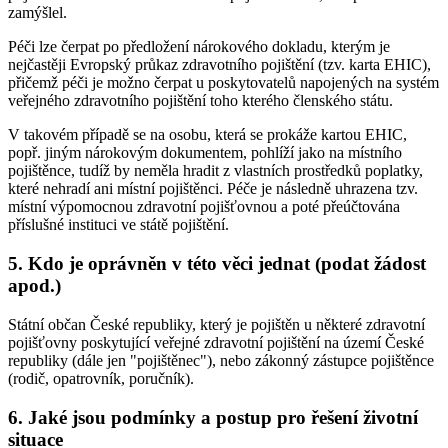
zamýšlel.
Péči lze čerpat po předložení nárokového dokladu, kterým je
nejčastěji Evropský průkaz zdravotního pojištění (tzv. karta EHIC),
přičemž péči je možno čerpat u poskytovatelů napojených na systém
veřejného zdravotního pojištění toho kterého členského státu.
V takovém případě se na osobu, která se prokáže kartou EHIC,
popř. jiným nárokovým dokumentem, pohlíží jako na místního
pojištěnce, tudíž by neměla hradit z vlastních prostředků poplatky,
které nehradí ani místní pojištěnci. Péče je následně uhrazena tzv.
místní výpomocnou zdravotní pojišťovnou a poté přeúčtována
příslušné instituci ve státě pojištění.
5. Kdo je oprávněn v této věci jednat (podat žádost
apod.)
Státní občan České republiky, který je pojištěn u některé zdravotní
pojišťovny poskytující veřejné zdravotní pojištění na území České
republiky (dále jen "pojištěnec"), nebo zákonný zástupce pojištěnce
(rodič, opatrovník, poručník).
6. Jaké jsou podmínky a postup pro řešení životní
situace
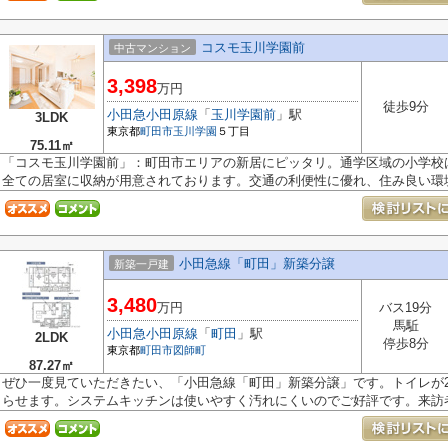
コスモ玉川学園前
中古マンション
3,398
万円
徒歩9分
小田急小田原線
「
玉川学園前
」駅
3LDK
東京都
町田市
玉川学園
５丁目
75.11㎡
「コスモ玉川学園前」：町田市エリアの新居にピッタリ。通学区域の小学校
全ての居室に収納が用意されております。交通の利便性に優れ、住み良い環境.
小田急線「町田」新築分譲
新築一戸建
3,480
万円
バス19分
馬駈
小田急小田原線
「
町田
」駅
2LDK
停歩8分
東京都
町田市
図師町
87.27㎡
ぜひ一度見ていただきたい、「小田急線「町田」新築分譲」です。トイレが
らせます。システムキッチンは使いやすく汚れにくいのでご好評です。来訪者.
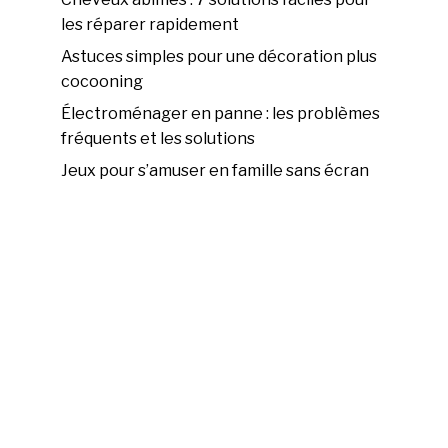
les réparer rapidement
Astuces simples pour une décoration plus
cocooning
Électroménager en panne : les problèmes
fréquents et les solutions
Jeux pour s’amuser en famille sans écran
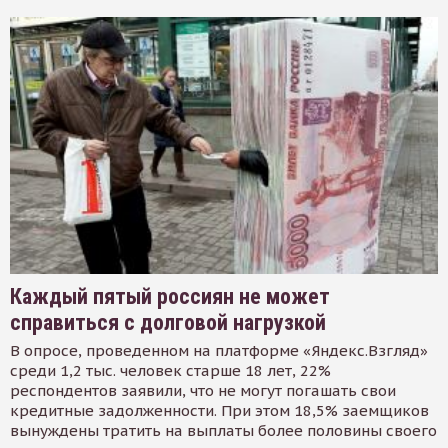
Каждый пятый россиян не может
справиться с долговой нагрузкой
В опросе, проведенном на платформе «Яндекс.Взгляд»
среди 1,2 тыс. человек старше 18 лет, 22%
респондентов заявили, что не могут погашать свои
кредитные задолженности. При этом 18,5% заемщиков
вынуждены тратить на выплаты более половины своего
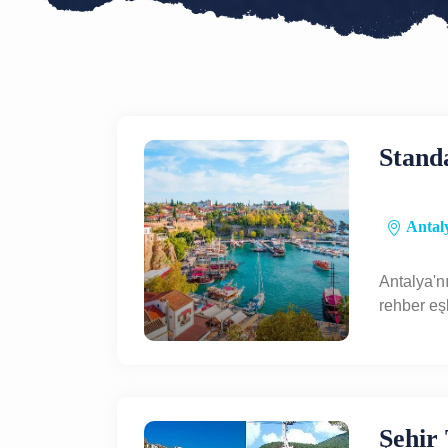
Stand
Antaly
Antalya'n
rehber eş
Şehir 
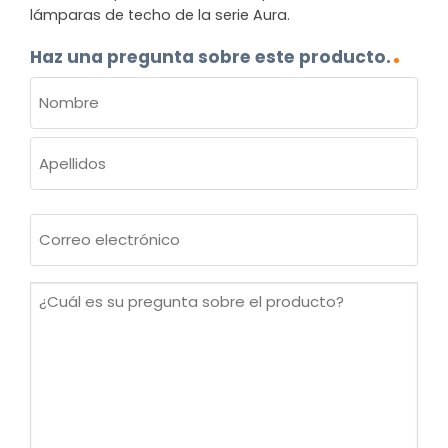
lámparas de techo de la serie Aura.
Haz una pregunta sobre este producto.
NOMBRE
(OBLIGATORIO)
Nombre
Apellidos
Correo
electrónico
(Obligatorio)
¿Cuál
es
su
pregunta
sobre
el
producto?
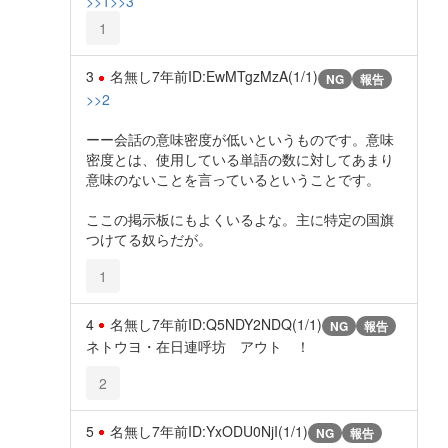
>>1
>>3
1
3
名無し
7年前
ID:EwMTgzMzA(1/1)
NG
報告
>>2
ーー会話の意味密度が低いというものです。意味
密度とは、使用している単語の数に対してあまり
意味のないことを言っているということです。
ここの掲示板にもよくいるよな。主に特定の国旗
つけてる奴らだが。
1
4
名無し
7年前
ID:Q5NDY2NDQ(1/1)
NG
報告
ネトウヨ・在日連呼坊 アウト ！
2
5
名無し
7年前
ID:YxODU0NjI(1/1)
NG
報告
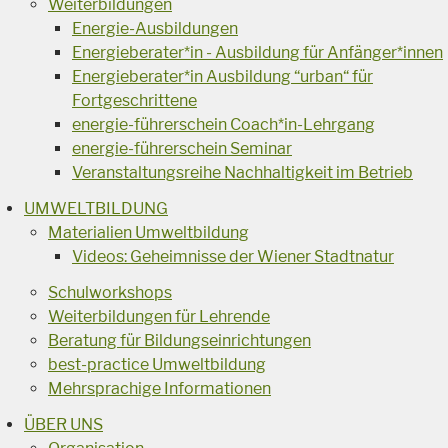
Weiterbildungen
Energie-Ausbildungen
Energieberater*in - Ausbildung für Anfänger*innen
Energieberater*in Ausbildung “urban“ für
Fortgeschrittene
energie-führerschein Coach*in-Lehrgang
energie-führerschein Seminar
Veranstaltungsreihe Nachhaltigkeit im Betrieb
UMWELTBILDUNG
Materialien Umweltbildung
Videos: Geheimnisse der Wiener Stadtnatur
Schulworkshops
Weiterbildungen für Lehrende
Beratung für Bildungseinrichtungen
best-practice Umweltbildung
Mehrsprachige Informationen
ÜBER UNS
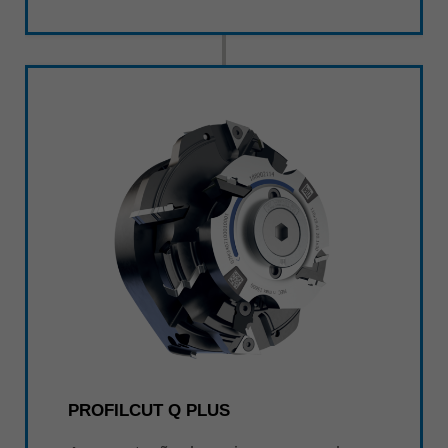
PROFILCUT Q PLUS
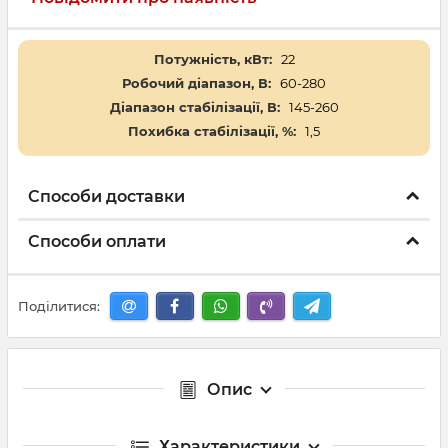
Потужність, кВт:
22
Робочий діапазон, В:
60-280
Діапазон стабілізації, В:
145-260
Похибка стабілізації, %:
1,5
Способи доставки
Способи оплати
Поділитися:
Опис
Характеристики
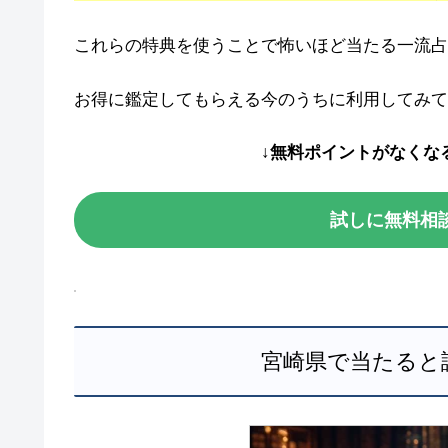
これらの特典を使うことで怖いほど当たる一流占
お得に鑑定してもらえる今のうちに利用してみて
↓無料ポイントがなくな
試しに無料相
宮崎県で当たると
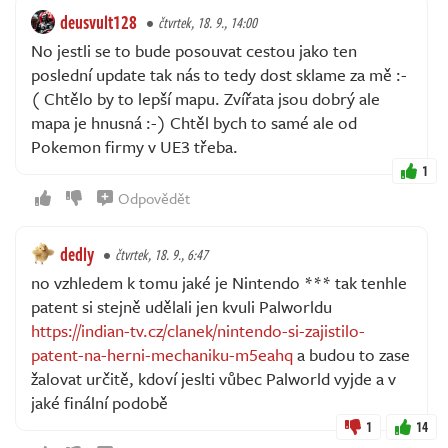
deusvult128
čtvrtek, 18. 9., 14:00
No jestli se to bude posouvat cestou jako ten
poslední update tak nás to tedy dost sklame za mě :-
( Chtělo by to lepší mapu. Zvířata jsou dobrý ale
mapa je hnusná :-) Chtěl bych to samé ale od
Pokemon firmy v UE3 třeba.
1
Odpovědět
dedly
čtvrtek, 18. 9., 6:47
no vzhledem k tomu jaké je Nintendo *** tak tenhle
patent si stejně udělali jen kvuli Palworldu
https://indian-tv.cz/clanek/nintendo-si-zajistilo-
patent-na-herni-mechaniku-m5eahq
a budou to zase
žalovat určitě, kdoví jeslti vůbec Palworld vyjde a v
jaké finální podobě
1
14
---
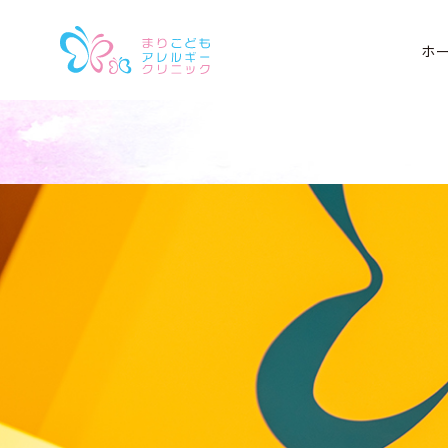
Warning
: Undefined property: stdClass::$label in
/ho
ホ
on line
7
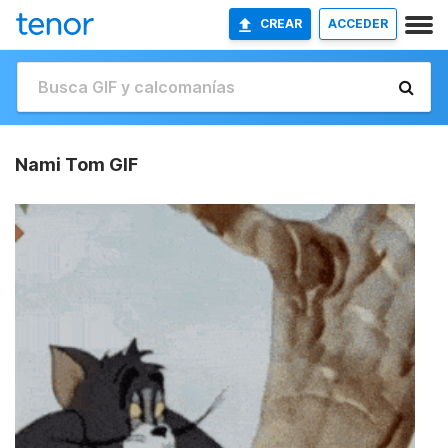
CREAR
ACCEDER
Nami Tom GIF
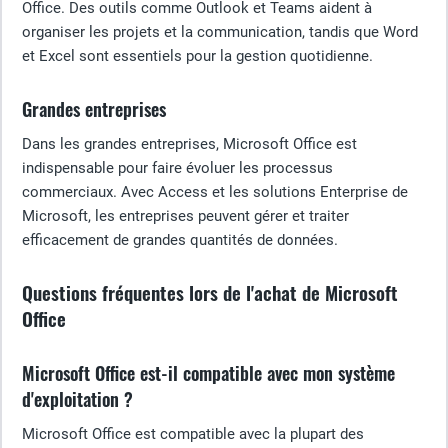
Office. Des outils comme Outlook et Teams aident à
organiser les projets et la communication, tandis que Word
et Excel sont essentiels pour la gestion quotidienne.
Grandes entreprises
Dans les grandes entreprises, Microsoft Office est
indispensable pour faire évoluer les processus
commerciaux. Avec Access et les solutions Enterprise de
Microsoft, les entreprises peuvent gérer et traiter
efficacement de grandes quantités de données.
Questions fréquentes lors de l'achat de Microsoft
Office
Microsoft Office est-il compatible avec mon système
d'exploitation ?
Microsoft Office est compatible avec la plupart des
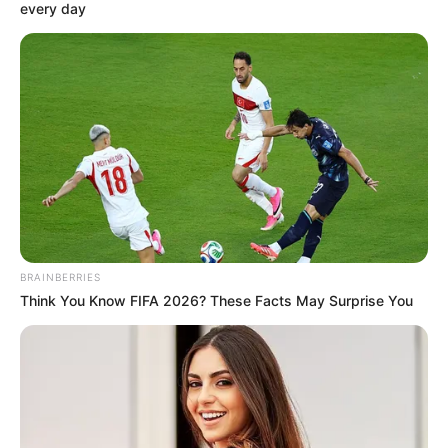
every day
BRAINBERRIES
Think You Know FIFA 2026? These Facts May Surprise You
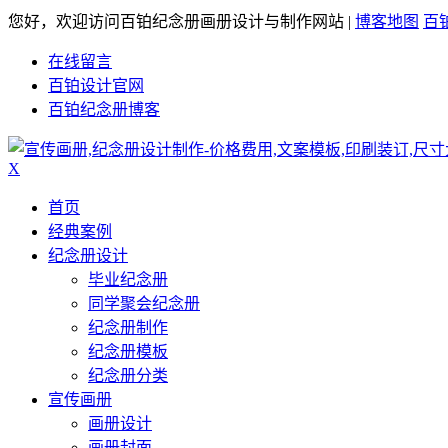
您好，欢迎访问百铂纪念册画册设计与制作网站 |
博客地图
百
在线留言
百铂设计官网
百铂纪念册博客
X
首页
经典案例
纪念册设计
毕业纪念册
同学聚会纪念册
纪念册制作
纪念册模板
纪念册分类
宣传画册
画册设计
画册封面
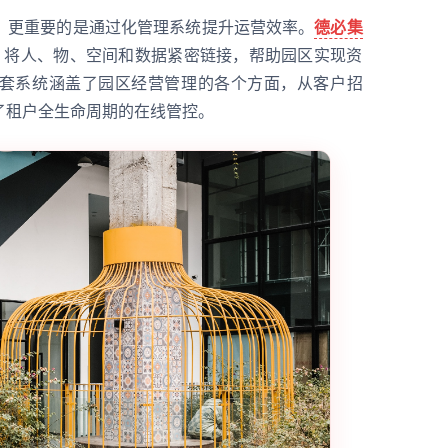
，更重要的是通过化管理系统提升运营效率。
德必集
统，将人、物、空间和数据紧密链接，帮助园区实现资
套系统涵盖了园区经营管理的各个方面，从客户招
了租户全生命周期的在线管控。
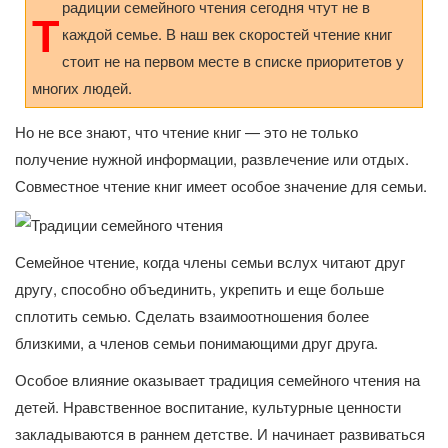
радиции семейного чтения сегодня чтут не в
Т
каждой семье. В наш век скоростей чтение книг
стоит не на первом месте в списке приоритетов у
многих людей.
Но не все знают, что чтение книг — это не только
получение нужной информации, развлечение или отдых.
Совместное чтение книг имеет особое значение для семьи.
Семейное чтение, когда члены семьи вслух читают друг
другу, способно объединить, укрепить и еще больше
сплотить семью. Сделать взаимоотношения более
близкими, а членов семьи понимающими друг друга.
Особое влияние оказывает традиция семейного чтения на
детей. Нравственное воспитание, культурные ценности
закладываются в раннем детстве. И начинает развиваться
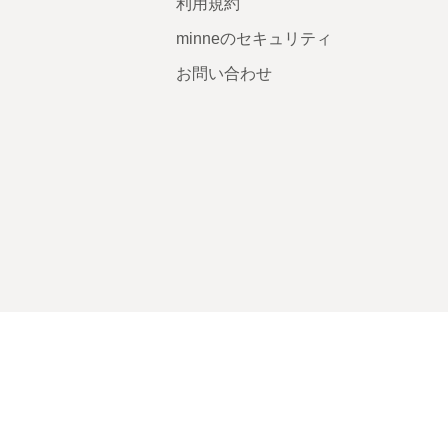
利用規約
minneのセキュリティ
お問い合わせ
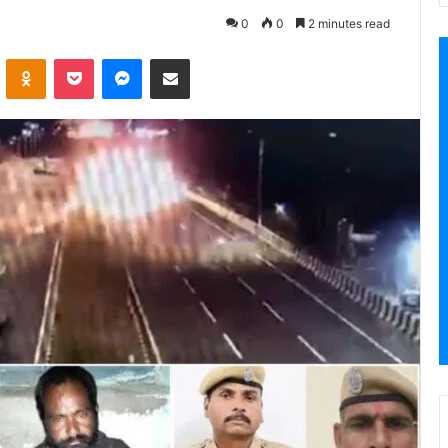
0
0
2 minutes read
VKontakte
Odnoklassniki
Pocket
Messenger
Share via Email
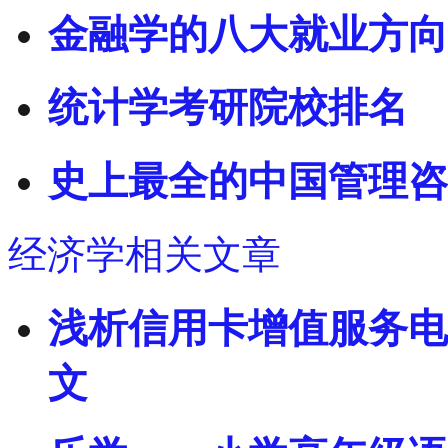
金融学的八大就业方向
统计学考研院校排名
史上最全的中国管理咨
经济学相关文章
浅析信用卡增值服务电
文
---
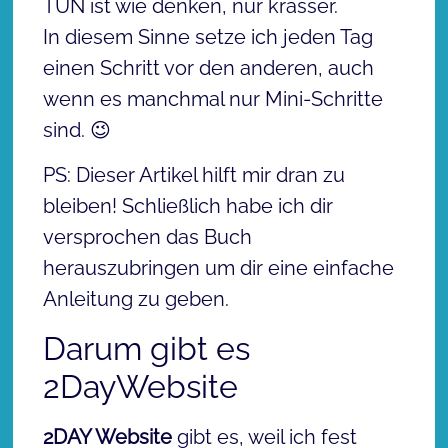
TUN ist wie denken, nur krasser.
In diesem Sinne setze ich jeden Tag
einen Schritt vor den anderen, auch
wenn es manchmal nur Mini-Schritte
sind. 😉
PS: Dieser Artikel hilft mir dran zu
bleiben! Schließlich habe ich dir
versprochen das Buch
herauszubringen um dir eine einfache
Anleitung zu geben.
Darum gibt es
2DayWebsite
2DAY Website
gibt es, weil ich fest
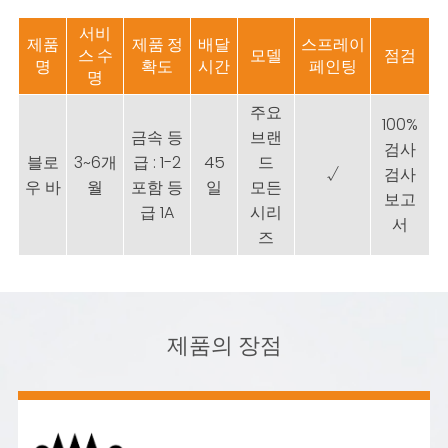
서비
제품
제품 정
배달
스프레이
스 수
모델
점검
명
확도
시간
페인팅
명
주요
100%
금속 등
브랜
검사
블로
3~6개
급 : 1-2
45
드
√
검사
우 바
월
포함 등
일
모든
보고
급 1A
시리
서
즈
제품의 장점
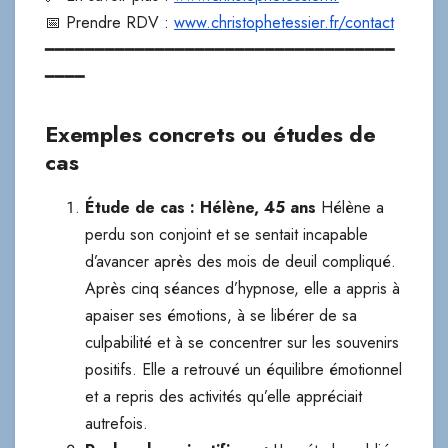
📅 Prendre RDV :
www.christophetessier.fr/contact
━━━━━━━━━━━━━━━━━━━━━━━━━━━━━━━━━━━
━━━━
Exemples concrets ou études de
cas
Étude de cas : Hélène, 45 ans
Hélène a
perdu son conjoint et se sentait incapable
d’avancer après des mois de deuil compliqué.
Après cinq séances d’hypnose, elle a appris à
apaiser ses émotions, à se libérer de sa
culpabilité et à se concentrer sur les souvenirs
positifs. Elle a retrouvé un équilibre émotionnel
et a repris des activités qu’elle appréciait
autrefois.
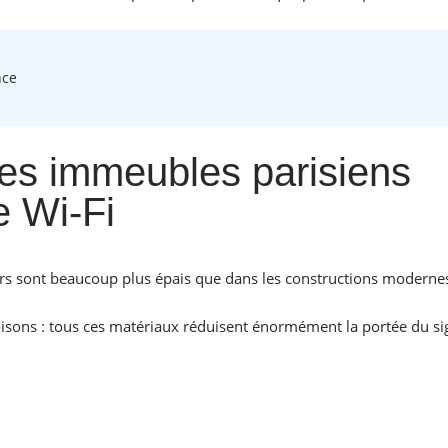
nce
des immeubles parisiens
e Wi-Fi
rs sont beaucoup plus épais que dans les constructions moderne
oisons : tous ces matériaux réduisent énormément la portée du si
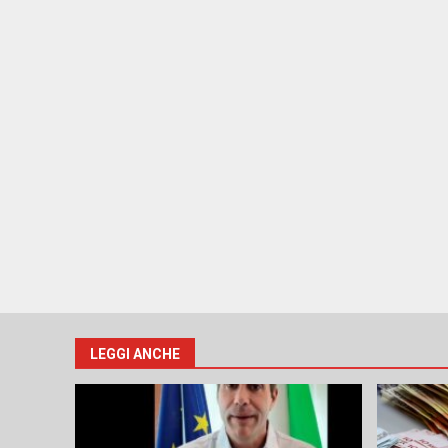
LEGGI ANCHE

Instructions for the task:
Render the data from the line containing "радиции семейного чтения сегодня чтут не в" up to and including the line containing "сплотить семью. Сделать взаимоотношения более" as a numbered list, skipping any blank lines.

Written solution:
1. радиции семейного чтения сегодня чтут не в
2. Т
3. каждой семье. В наш век скоростей чтение книг
4. стоит не на первом месте в списке приоритетов у
5. многих людей.
6. Но не все знают, что чтение книг — это не только
7. получение нужной информации, развлечение или отдых.
8. Совместное чтение книг имеет особое значение для семьи.
9. Семейное чтение, когда члены семьи вслух читают друг
10. другу, способно объединить, укрепить и еще больше
11. сплотить семью. Сделать взаимоотношения более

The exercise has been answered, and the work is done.